= TAREA ASIGNADA 1 =
Reproduzca el fragmento sobre los Yipao desde "La tecnología simple" hasta "sobre el piso.".
= TAREA ASIGNADA 2 =
Resuma en dos oraciones el fragmento sobre los Yipao.

La tecnología simple de los Yipao les permite a sus propietarios repararlos en sus casas durante la noche para que en la mañana estén listos a salir a satisfacer las necesidades de los vecindarios rurales por los caminos de las montañas, donde se les ve pasar poseídos de alegría y cargados con bultos, cacharros y canastos –amarrados unos encima de otros– que por lo regular duplican la estatura original del carro y avivan el presentimiento de que está a punto de volcarse sobre el piso.

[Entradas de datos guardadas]
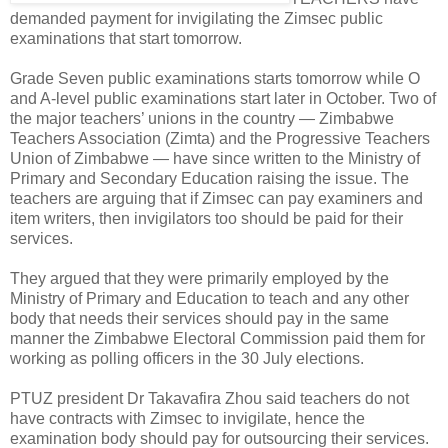
demanded payment for invigilating the Zimsec public
examinations that start tomorrow.
Grade Seven public examinations starts tomorrow while O
and A-level public examinations start later in October. Two of
the major teachers’ unions in the country — Zimbabwe
Teachers Association (Zimta) and the Progressive Teachers
Union of Zimbabwe — have since written to the Ministry of
Primary and Secondary Education raising the issue. The
teachers are arguing that if Zimsec can pay examiners and
item writers, then invigilators too should be paid for their
services.
They argued that they were primarily employed by the
Ministry of Primary and Education to teach and any other
body that needs their services should pay in the same
manner the Zimbabwe Electoral Commission paid them for
working as polling officers in the 30 July elections.
PTUZ president Dr Takavafira Zhou said teachers do not
have contracts with Zimsec to invigilate, hence the
examination body should pay for outsourcing their services.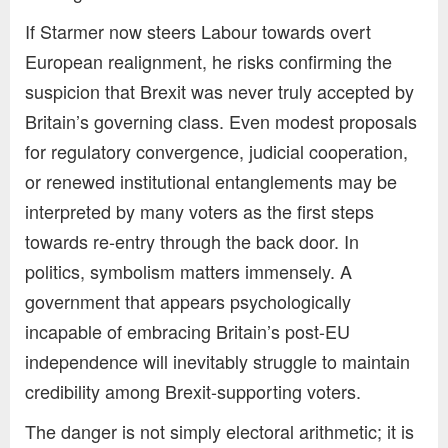
If Starmer now steers Labour towards overt
European realignment, he risks confirming the
suspicion that Brexit was never truly accepted by
Britain’s governing class. Even modest proposals
for regulatory convergence, judicial cooperation,
or renewed institutional entanglements may be
interpreted by many voters as the first steps
towards re-entry through the back door. In
politics, symbolism matters immensely. A
government that appears psychologically
incapable of embracing Britain’s post-EU
independence will inevitably struggle to maintain
credibility among Brexit-supporting voters.
The danger is not simply electoral arithmetic; it is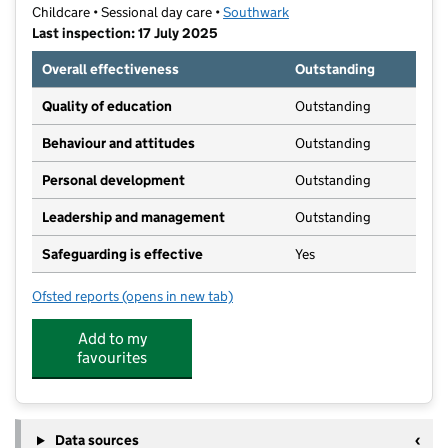
Childcare • Sessional day care •
Southwark
Last inspection: 17 July 2025
Overall effectiveness
Outstanding
Quality of education
Outstanding
Behaviour and attitudes
Outstanding
Personal development
Outstanding
Leadership and management
Outstanding
Safeguarding is effective
Yes
Ofsted reports
(opens in new tab)
for Rainbows at Redriff
Add to my
favourites
Data sources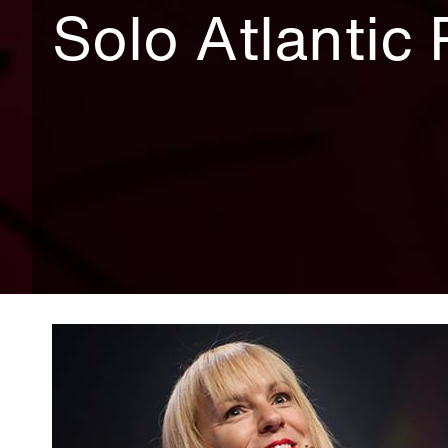
Solo Atlantic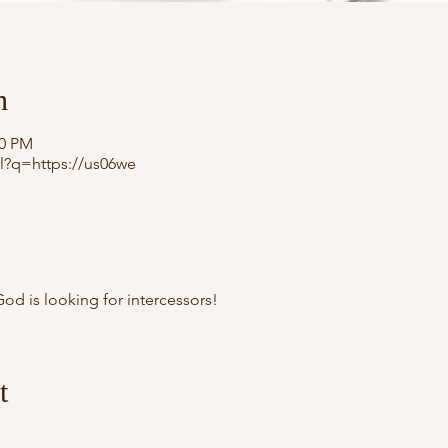
n
30 PM
l?q=https://us06we
od is looking for intercessors!
t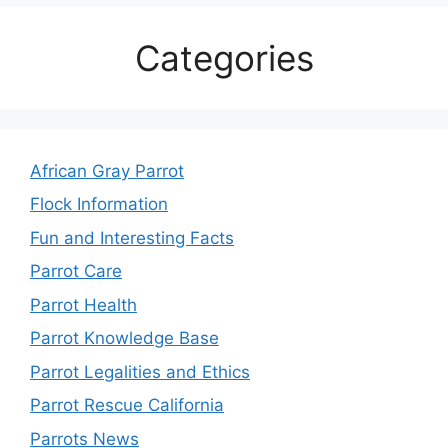
Categories
African Gray Parrot
Flock Information
Fun and Interesting Facts
Parrot Care
Parrot Health
Parrot Knowledge Base
Parrot Legalities and Ethics
Parrot Rescue California
Parrots News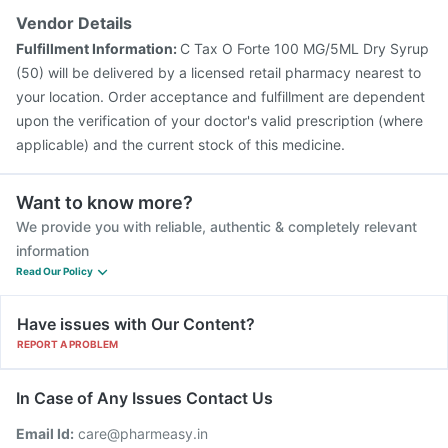
Vendor Details
Fulfillment Information:
C Tax O Forte 100 MG/5ML Dry Syrup
(50) will be delivered by a licensed retail pharmacy nearest to
your location. Order acceptance and fulfillment are dependent
upon the verification of your doctor's valid prescription (where
applicable) and the current stock of this medicine.
Want to know more?
We provide you with reliable, authentic & completely relevant
information
Read Our Policy
Have issues with Our Content?
REPORT A PROBLEM
In Case of Any Issues Contact Us
Email Id:
care@pharmeasy.in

= SOLUCIÓN PROPUESTA 1 =
La tecnología simple de los Yipao les permite a sus propietarios repararlos en sus casas durante la noche para que en la mañana estén listos a salir a satisfacer las necesidades de los vecindarios rurales por los caminos de las montañas, donde se les ve pasar poseídos de alegría y cargados con bultos, cacharros y canastos –amarrados unos encima de otros– que por lo regular duplican la estatura original del carro y avivan el presentimiento de que está a punto de volcarse sobre el piso.

= SOLUCIÓN PROPUESTA 2 =
La tecnología sencilla de los Yipao permite que sus propietarios los reparen en casa durante la noche, de modo que por la mañana estén listos para atender las necesidades de los vecindarios rurales por los caminos de las montañas. Por esos caminos se les ve pasar cargados con bultos, cacharros y canastos amarrados unos encima de otros, que por lo regular duplican la estatura original del carro y hacen presentir que está a punto de volcarse.